Copy each line below that includes "along".

------------------------------------------------

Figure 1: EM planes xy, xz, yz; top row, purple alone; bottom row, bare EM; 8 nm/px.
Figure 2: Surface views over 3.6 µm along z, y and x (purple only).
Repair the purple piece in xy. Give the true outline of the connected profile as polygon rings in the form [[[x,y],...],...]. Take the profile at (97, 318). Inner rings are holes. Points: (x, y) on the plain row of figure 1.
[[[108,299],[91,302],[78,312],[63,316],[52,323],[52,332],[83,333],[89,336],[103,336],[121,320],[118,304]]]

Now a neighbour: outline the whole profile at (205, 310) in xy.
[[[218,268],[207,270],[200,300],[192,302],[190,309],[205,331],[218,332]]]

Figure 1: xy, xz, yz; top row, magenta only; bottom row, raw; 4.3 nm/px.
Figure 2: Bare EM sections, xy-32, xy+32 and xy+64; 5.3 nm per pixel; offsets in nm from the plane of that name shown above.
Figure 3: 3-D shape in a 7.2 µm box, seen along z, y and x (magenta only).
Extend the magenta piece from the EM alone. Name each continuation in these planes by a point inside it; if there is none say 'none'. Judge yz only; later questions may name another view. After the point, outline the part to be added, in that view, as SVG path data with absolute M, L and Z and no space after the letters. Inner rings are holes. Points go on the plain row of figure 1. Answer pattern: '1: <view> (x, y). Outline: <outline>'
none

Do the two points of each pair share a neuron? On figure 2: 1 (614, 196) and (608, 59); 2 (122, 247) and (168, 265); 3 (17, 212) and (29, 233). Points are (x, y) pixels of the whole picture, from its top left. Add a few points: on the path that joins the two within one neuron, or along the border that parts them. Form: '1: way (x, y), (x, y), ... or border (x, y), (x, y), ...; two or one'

------------------------------------------------

◆ Your response:
Figure 2: Surface views over 3.6 µm along z, y and x (purple only).
Figure 3: 3-D shape in a 7.2 µm box, seen along z, y and x (magenta only).
Do the two points of each pair share a neuron? On figure 2: 1 (614, 196) and (608, 59); 2 (122, 247) and (168, 265); 3 (17, 212) and (29, 233). Points are (x, y) pixels of the whole picture, from its top left. Add a few points: on the path that joins the two within one neuron, or along the border that parts them. Form: '1: way (x, y), (x, y), ... or border (x, y), (x, y), ...; two or one'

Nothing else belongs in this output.